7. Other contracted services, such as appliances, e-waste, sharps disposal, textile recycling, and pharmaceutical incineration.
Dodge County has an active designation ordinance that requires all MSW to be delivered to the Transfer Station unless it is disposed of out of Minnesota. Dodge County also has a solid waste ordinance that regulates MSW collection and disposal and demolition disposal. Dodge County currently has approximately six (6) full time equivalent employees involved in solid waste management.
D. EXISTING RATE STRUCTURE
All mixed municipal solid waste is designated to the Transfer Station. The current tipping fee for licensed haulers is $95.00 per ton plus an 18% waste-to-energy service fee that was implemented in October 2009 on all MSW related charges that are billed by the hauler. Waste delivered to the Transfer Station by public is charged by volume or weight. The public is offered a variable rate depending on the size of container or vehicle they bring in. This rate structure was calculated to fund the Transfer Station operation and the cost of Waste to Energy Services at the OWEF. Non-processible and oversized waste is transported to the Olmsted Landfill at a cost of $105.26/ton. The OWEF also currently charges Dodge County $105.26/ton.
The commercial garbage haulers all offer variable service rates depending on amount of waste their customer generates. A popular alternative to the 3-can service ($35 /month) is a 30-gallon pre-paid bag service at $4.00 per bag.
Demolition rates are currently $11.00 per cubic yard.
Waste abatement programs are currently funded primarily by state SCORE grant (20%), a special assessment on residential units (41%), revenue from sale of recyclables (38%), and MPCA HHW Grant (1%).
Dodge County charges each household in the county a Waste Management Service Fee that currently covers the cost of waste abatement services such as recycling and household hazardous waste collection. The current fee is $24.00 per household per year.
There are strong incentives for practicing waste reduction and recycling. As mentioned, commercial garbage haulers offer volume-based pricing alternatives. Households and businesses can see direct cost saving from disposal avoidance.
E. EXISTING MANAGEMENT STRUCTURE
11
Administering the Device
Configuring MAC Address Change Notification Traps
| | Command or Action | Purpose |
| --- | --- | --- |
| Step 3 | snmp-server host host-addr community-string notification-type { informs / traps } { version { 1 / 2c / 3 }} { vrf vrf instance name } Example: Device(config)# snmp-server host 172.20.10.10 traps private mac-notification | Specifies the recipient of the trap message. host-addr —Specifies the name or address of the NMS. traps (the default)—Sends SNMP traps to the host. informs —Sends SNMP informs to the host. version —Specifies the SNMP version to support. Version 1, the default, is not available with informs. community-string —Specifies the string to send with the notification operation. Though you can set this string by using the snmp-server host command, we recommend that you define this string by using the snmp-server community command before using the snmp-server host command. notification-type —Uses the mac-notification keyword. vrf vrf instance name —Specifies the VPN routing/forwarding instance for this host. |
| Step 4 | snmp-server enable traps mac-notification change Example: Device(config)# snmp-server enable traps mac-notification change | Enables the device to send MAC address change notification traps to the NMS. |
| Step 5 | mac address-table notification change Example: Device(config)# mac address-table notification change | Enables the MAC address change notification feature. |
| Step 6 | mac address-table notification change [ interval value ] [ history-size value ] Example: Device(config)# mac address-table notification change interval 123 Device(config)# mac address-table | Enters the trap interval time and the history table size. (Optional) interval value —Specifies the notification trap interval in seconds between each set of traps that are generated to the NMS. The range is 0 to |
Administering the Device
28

::::::::::

## Requirement
Show every line from the listing that contains "table".

## Result of this exercise
| Step 5 | mac address-table notification change Example: Device(config)# mac address-table notification change | Enables the MAC address change notification feature. |
| Step 6 | mac address-table notification change [ interval value ] [ history-size value ] Example: Device(config)# mac address-table notification change interval 123 Device(config)# mac address-table | Enters the trap interval time and the history table size. (Optional) interval value —Specifies the notification trap interval in seconds between each set of traps that are generated to the NMS. The range is 0 to |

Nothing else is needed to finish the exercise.